As long as crop production continues to grow at about the same pace as consumption, crop inventories are large enough to buffer short-term supply chain disruptions. Crop prices will remain low with small bursts of price volatility.
But if a significant production problem occurs in the U.S. or other major crop production region, or an event significantly disrupts the flow of grain, crop prices can increase rapidly. U.S. and world carryover stocks are not large enough to absorb major supply disruptions. A crop production problem likely will result in higher prices lasting nearly one year, while disruptions in grain flows, often caused by geo-political events, likely will last for several months.
My view is that the next several years will be a blend of the conditions experienced in the 1980s and those seen the past several years. The “typical” market will result in relatively low, stable crop prices and tight farm-level profit margins. But farmers will have periods of rapid price rallies and better profit opportunities.
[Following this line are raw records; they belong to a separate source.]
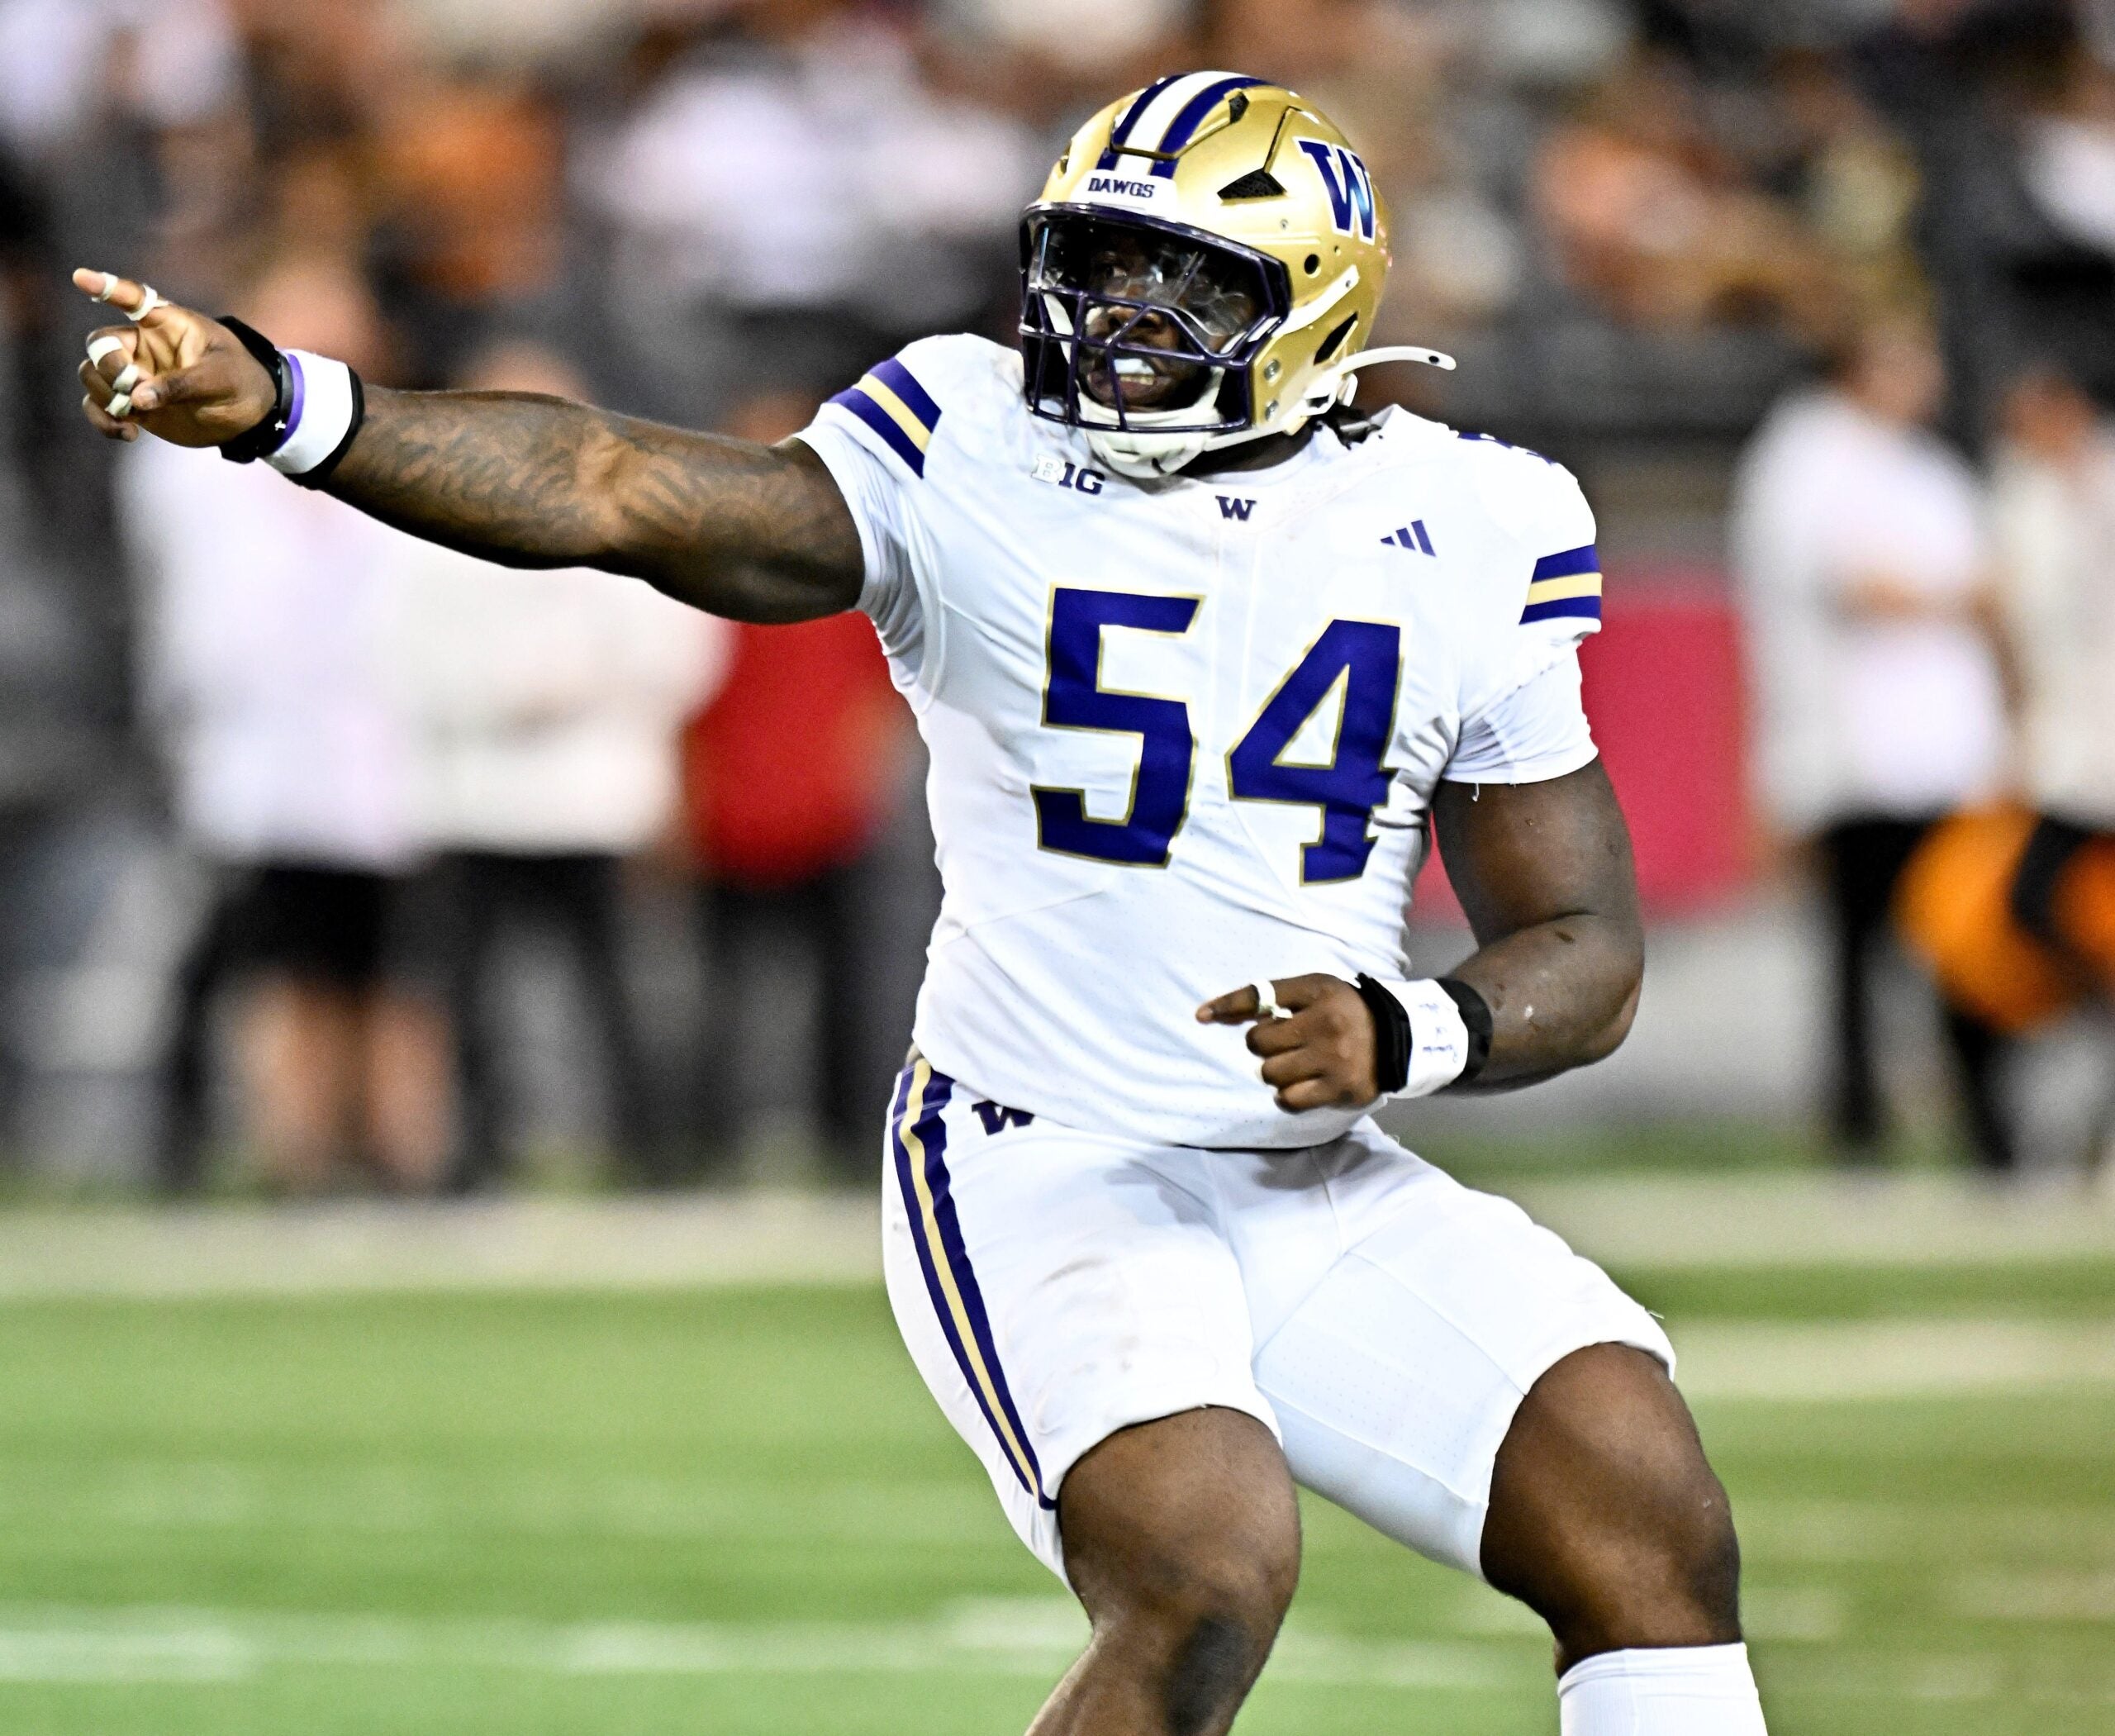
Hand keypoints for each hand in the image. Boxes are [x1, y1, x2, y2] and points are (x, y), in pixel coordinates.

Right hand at [72, 268, 275, 447]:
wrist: (248, 417)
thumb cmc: (240, 382)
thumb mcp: (220, 378)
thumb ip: (181, 384)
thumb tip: (136, 398)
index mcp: (167, 324)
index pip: (132, 298)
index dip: (105, 287)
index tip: (81, 278)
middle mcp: (143, 345)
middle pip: (100, 346)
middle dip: (111, 368)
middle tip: (139, 389)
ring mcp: (135, 374)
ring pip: (92, 376)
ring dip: (106, 396)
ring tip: (135, 416)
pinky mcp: (133, 403)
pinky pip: (100, 407)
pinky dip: (104, 420)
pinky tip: (128, 434)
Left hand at [1195, 974, 1379, 1112]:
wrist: (1399, 1039)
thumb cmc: (1343, 1012)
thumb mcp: (1312, 991)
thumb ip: (1267, 998)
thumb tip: (1208, 1014)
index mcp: (1317, 991)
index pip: (1260, 995)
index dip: (1227, 1005)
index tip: (1202, 1016)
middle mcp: (1325, 1023)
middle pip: (1259, 1042)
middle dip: (1265, 1045)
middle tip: (1287, 1044)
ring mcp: (1334, 1059)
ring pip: (1271, 1074)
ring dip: (1276, 1072)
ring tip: (1298, 1065)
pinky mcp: (1339, 1089)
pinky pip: (1288, 1100)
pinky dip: (1287, 1096)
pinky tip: (1302, 1085)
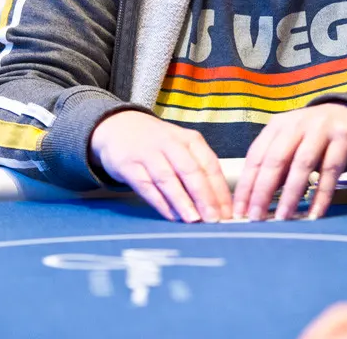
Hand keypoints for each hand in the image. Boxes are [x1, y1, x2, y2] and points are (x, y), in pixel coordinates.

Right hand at [89, 110, 231, 222]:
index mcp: (190, 139)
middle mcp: (170, 143)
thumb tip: (218, 205)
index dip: (220, 190)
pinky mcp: (129, 165)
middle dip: (204, 197)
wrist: (119, 126)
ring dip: (182, 201)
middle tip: (213, 219)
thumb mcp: (182, 147)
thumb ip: (199, 171)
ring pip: (168, 179)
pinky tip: (171, 215)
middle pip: (190, 171)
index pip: (209, 165)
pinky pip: (146, 186)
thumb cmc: (158, 144)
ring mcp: (148, 153)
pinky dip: (160, 202)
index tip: (228, 212)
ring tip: (194, 219)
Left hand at [234, 103, 346, 220]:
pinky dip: (322, 194)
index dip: (246, 185)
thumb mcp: (290, 144)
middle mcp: (296, 124)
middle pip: (276, 159)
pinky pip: (331, 170)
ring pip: (302, 164)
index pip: (256, 157)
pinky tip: (315, 213)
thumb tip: (258, 202)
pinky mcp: (343, 138)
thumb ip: (276, 168)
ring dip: (290, 194)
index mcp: (277, 126)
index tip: (239, 210)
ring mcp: (320, 129)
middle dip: (263, 191)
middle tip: (256, 217)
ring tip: (283, 218)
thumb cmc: (313, 136)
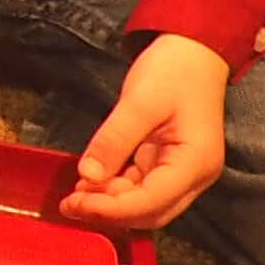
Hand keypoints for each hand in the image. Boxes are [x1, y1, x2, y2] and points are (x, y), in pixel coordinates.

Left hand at [62, 34, 229, 234]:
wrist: (195, 52)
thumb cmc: (173, 72)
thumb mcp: (139, 102)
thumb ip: (114, 140)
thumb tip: (87, 176)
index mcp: (195, 163)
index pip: (152, 202)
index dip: (112, 209)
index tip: (75, 205)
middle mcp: (194, 176)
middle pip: (152, 212)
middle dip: (111, 213)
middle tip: (69, 205)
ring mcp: (184, 172)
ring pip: (147, 204)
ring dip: (112, 204)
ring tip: (75, 196)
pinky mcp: (170, 164)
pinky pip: (143, 187)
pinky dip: (117, 190)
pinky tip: (91, 184)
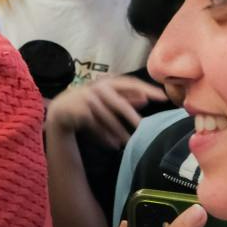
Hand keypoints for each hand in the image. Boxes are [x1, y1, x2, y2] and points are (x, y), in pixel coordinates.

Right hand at [45, 75, 166, 147]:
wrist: (63, 109)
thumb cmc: (90, 102)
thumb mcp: (109, 98)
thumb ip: (126, 97)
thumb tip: (146, 98)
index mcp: (108, 82)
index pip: (130, 83)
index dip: (147, 89)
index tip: (163, 98)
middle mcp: (98, 88)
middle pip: (118, 103)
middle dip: (130, 115)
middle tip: (142, 126)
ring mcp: (88, 99)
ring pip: (107, 118)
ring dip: (118, 131)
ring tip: (127, 141)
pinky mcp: (80, 112)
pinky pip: (96, 126)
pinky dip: (105, 136)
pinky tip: (113, 144)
Unfortunately, the timing of these price rallies are impossible to predict and likely will not last for a long time. This makes developing a crop marketing plan more important, but also very difficult and frustrating. Farmers never will be able to price all of their grain at the peak of the market, but spending time monitoring market conditions will pay dividends.
Editor’s note: Olson is a crops economist in the North Dakota State University Agribusiness and Applied Economics Department.